Menulis sama
dengan tidak kerja?
Kalau “hanya orang yang tidak ada kerja yang bisa menulis”, maka Rasul seperti Paulus itu pengangguran? Atau filsuf seperti Socrates itu kebanyakan waktu luang?
Padahal
faktanya justru sebaliknya. Banyak tulisan besar lahir dari orang yang terlalu
sibuk hidup, bukan terlalu kosong.
Kerja vs
Menulis
Kalimat itu
mengandung asumsi tersembunyi Kerja sama dengan aktivitas fisik. Menulis sama
dengan aktivitas santai. Padahal secara empiris menulis adalah kerja kognitif
tingkat tinggi. Membutuhkan fokus, refleksi, dan sintesis pengalaman.
Dalam dunia
modern, CEO menulis strategi, peneliti menulis jurnal, pendeta menulis khotbah.
Jadi menulis
bukan lawan dari kerja. Menulis itu bentuk kerja yang tidak kelihatan capeknya.
Fakta yang
Lebih Menyakitkan
Orang yang
sibuk memang sering tidak menulis. Tapi bukan karena tidak bisa, melainkan
karena tidak sempat berhenti berpikir tentang apa yang dia lakukan. Ini
masalahnya. Banyak orang bekerja terus, bergerak terus, tapi tidak pernah
refleksi. Akhirnya hidupnya penuh aktivitas, tapi miskin makna.
Alkitab
Lebih Tajam Lagi
Tokoh seperti
Musa memimpin bangsa, tapi juga menulis hukum. Tokoh seperti Daud berperang,
tapi juga menulis mazmur.

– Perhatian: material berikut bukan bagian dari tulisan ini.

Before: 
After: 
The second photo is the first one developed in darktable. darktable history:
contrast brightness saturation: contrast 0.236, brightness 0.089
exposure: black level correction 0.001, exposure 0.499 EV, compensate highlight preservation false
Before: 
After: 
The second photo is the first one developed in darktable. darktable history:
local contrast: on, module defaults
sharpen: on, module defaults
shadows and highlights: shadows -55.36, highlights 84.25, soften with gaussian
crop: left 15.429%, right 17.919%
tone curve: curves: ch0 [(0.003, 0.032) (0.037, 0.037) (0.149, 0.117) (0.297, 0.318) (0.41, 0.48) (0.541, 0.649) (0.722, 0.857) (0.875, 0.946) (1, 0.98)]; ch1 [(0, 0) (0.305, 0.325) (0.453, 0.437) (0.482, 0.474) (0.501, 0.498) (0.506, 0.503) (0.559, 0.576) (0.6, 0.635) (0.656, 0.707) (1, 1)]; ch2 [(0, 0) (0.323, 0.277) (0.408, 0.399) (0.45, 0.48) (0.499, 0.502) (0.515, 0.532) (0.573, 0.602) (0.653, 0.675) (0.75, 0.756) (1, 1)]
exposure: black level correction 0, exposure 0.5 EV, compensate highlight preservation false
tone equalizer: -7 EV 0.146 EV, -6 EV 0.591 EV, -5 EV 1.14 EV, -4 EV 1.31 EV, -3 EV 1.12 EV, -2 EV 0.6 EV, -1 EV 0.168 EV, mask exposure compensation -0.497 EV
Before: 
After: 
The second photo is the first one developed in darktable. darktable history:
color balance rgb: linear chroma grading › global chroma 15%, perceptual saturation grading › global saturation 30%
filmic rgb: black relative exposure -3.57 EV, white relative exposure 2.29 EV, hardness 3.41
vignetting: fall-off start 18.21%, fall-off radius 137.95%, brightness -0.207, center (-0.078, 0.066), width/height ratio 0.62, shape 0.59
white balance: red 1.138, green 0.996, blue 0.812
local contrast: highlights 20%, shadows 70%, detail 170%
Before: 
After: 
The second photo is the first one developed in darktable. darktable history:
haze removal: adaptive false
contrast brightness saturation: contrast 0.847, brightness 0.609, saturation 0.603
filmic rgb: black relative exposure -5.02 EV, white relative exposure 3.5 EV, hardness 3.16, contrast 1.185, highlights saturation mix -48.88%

Kitab Mazmur bukan ditulis di sofa santai. Itu
ditulis di padang gurun, medan perang, krisis eksistensial. Artinya, menulis
bukan tanda tidak kerja. Menulis adalah cara mengolah kerja menjadi hikmat.
Sibuk Itu
Kadang Pelarian
Sekarang kita balik kalimatnya: “Banyak orang tidak menulis karena terlalu sibuk bekerja.” Kelihatannya mulia. Tapi kadang itu cuma alasan elegan untuk tidak berpikir dalam, tidak mengevaluasi hidup, tidak berhadapan dengan diri sendiri.
Menulis itu
berbahaya. Karena saat menulis, kita tidak bisa lari.
Menulis
adalah Jeda yang Produktif
Dalam filsafat,
berpikir itu butuh jarak. Menulis adalah jeda dari aktivitas tapi bukan
berhenti bekerja melainkan naik level dari kerja ke kesadaran. Orang yang hanya
bekerja tanpa menulis seperti orang yang lari tanpa tahu arah. Orang yang
menulis tanpa bekerja seperti orang yang menggambar peta tanpa pernah jalan.
Kesimpulan
yang Sedikit Menampar
Bukan “orang
tidak ada kerja yang bisa menulis.” Yang lebih tepat adalah orang yang tidak
mau berhenti dari kesibukannya, tidak akan pernah menulis. Orang yang tidak
pernah menulis, berisiko bekerja tanpa mengerti hidupnya sendiri.
Penutup
Kalau kamu
merasa terlalu sibuk untuk menulis, hati-hati. Bisa jadi kamu bukan terlalu
sibuk tapi terlalu takut untuk tahu apa sebenarnya yang sedang kamu jalani.